Colonia was nice, worth checking out for the day. It’s this quaint little town that seems more like a tourist trap and a place that older people would enjoy, rather than a functioning city. Uruguay in general was a nice country but a couple days is all it takes to get the gist of it. I was ready to get somewhere more exciting after three nights. The beaches of Uruguay are nice but the countryside is pretty flat, reminiscent of the Midwestern United States with some rolling hills and farmland. I just don’t feel the energy that I feel in other countries like Chile, Argentina, Peru or Ecuador, it just seemed a little bit lifeless but maybe it was just the off season.

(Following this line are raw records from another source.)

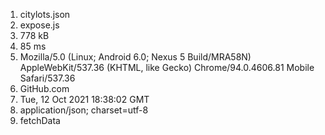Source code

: 1. citylots.json
2. expose.js
3. 778 kB
4. 85 ms
5. Mozilla/5.0 (Linux; Android 6.0; Nexus 5 Build/MRA58N) AppleWebKit/537.36 (KHTML, like Gecko) Chrome/94.0.4606.81 Mobile Safari/537.36
6. GitHub.com
7. Tue, 12 Oct 2021 18:38:02 GMT
8. application/json; charset=utf-8
9. fetchData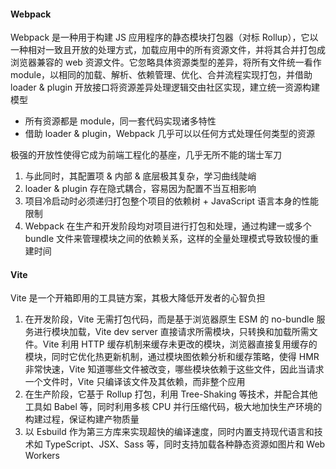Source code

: #### Webpack

Webpack 是一种用于构建 JS 应用程序的静态模块打包器（对标 Rollup），它以一种相对一致且开放的处理方式，加载应用中的所有资源文件，并将其合并打包成浏览器兼容的 web 资源文件。它忽略具体资源类型的差异，将所有文件统一看作 module，以相同的加载、解析、依赖管理、优化、合并流程实现打包，并借助 loader & plugin 开放接口将资源差异处理逻辑交由社区实现，建立统一资源构建模型

- 所有资源都是 module，同一套代码实现诸多特性
- 借助 loader & plugin，Webpack 几乎可以以任何方式处理任何类型的资源

极强的开放性使得它成为前端工程化的基座，几乎无所不能的瑞士军刀

1. 与此同时，其配置项 & 内部 & 底层极其复杂，学习曲线陡峭
2. loader & plugin 存在隐式耦合，容易因为配置不当互相影响
3. 项目冷启动时必须递归打包整个项目的依赖树 + JavaScript 语言本身的性能限制
4. Webpack 在生产和开发阶段均对项目进行打包和处理，通过构建一或多个 bundle 文件来管理模块之间的依赖关系，这样的全量处理模式导致较慢的重建时间

#### Vite

Vite 是一个开箱即用的工具链方案，其极大降低开发者的心智负担

1. 在开发阶段，Vite 无需打包代码，而是基于浏览器原生 ESM 的 no-bundle 服务进行模块加载，Vite dev server 直接请求所需模块，只转换和加载所需文件。Vite 利用 HTTP 缓存机制来缓存未更改的模块，浏览器直接复用缓存的模块，同时它优化热更新机制，通过模块图依赖分析和缓存策略，使得 HMR 非常快速，Vite 知道哪些文件被改变，哪些模块依赖于这些文件，因此当请求一个文件时，Vite 只编译该文件及其依赖，而非整个应用
2. 在生产阶段，它基于 Rollup 打包，利用 Tree-Shaking 等技术，并配合其他工具如 Babel 等，同时利用多核 CPU 并行压缩代码，极大地加快生产环境的构建过程，保证构建产物质量
3. 以 Esbuild 作为第三方库来实现超快的编译速度，同时内置支持现代语言和技术如 TypeScript、JSX、Sass 等，同时支持加载各种静态资源如图片和 Web Workers
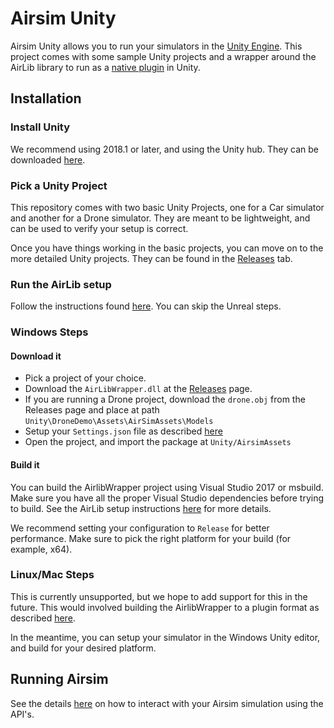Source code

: # Airsim Unity

Airsim Unity allows you to run your simulators in the [Unity Engine](https://unity3d.com/). This project comes with some sample Unity projects and a wrapper around the AirLib library to run as a [native plugin](https://docs.unity3d.com/Manual/NativePlugins.html) in Unity.

## Installation

### Install Unity
We recommend using 2018.1 or later, and using the Unity hub. They can be downloaded [here](https://unity3d.com/get-unity/download).  

### Pick a Unity Project
This repository comes with two basic Unity Projects, one for a Car simulator and another for a Drone simulator. They are meant to be lightweight, and can be used to verify your setup is correct.

Once you have things working in the basic projects, you can move on to the more detailed Unity projects. They can be found in the [Releases](https://github.com/Microsoft/AirSim/releases) tab. 

### Run the AirLib setup
Follow the instructions found [here](https://github.com/Microsoft/AirSim/blob/master/docs/build_windows.md). You can skip the Unreal steps.

### Windows Steps

#### Download it
* Pick a project of your choice. 
* Download the `AirLibWrapper.dll` at the [Releases](https://github.com/Microsoft/AirSim/releases) page.
* If you are running a Drone project, download the `drone.obj` from the Releases page and place at path `Unity\DroneDemo\Assets\AirSimAssets\Models`
* Setup your `Settings.json` file as described [here](https://github.com/Microsoft/AirSim/blob/master/docs/settings.md)
* Open the project, and import the package at `Unity/AirsimAssets`

#### Build it
You can build the AirlibWrapper project using Visual Studio 2017 or msbuild. Make sure you have all the proper Visual Studio dependencies before trying to build. See the AirLib setup instructions [here](https://github.com/Microsoft/AirSim/blob/master/docs/build_windows.md) for more details.

We recommend setting your configuration to `Release` for better performance. Make sure to pick the right platform for your build (for example, x64).

### Linux/Mac Steps
This is currently unsupported, but we hope to add support for this in the future. This would involved building the AirlibWrapper to a plugin format as described [here](https://docs.unity3d.com/Manual/PluginsForDesktop.html).

In the meantime, you can setup your simulator in the Windows Unity editor, and build for your desired platform.

## Running Airsim

See the details [here](https://github.com/Microsoft/AirSim/blob/master/docs/apis.md) on how to interact with your Airsim simulation using the API's.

The sun set and I caught the Buquebus back to Buenos Aires. The problem was that I was set to get into BA at midnight or later which would make finding a hostel miserable. I determined on the boat ride that since I had a couple days to play with before my flight back home that I was going to go to Mendoza, Argentina. I got off the Buquebus and went through Argentine customs. I told the guy checking passports that I was gonna go to Mendoza and he got all excited and with a smile on his face he says in a robust voice, “Yo Soy de Mendoza”.

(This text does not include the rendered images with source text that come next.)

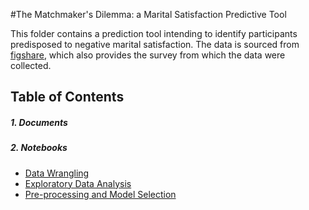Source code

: #The Matchmaker's Dilemma: a Marital Satisfaction Predictive Tool

This folder contains a prediction tool intending to identify participants predisposed to negative marital satisfaction. The data is sourced from [figshare](https://figshare.com/s/d2bd33a9605a3a204881), which also provides the survey from which the data were collected. 

## Table of Contents
##### 1. Documents

##### 2. Notebooks

* [Data Wrangling](https://github.com/clahonta/Springboard_Capstone_2/blob/main/The%20Matchmaker's%20Dilemma/notebooks/Matchmaker's%20Dilemma%20-%20Data%20Wrangling.ipynb)
* [Exploratory Data Analysis](https://github.com/clahonta/Springboard_Capstone_2/blob/main/The%20Matchmaker's%20Dilemma/notebooks/Matchmaker's%20Dilemma%20-%20Exploratory%20Data%20Analysis.ipynb)
* [Pre-processing and Model Selection](https://github.com/clahonta/Springboard_Capstone_2/blob/main/The%20Matchmaker's%20Dilemma/notebooks/Matchmaker's%20Dilemma%20-%20Pre-processing%20and%20Model%20Selection.ipynb)
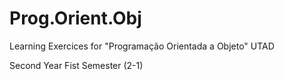 # Prog.Orient.Obj
Learning Exercices for "Programação Orientada a Objeto" UTAD

Second Year Fist Semester (2-1)
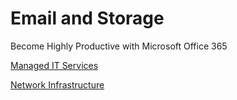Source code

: # Email and Storage
Become Highly Productive with Microsoft Office 365

[Managed IT Services](/Managed-IT-Services/index.md)

[Network Infrastructure](/Managed-IT-Services/Network-Infrastructure.md)
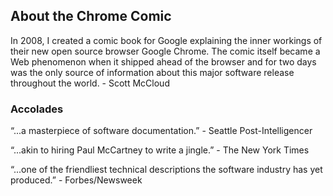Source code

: ## About the Chrome Comic <a hef="http://www.scottmccloud.com/">

In 2008, I created a comic book for Google explaining the inner workings of their new open source browser Google Chrome.
The comic itself became a Web phenomenon when it shipped ahead of the browser and for two days was the only source of information about this major software release throughout the world.&nbsp;&#45;&nbsp;Scott McCloud

### Accolades

“...a masterpiece of software documentation.”&nbsp;&#45;&nbsp;Seattle Post&#45;Intelligencer

“...akin to hiring Paul McCartney to write a jingle.”&nbsp;&#45;&nbsp;The New York Times

“...one of the friendliest technical descriptions the software industry has yet produced.”&nbsp;&#45;&nbsp;Forbes/Newsweek
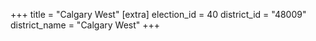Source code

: +++
title = "Calgary West"
[extra]
election_id = 40
district_id = "48009"
district_name = "Calgary West"
+++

My plan after getting through customs was to first go to the Retiro bus station and check the schedule for busses to Mendoza for the following day. I got out of the Buquebus building in Puerto Madero and decided to walk to the bus station. Looking back, this was a completely stupid decision. Walking alone in a desolate part of town at midnight in Buenos Aires with all my belongings on my back was completely idiotic. I should have taken a cab. The streets were completely empty except for this nice little stray dog that followed me all the way to the station like a guardian angel. Obviously he was looking for food but regardless it was nice to have a companion. I got to the station and was asking the bus companies what time the buses left for Mendoza. I found out everything left early in the morning, around 5 or 6 AM. It was already almost 1 AM so getting a hostel and trying to make it back to the bus station for an early bus was completely pointless. I decided to push my luck again and try to sleep in the bus station. This was traveling improvisation at its best! I found a little spot under these chairs and used my towel as a blanket. Retiro bus station is the main terminal in Buenos Aires and is not the safest place to hang out, let alone sleep at. There are just as many shady characters hanging out in Retiro than in the streets of BA, so it was a miserable and nervous sleep. Anyone that has ever tried to sleep at an airport knows the feeling of trying to pull this off, let alone trying to sleep at a place where there is a chance you may get robbed. Late in the night this kid nudges me awake and tells me something like “Cuidado, hay ladrones” and points at my backpack. It was a good warning and a reminder to keep sharp in this hostile territory. I moved my backpack further behind me and went back to sleep for a couple more hours.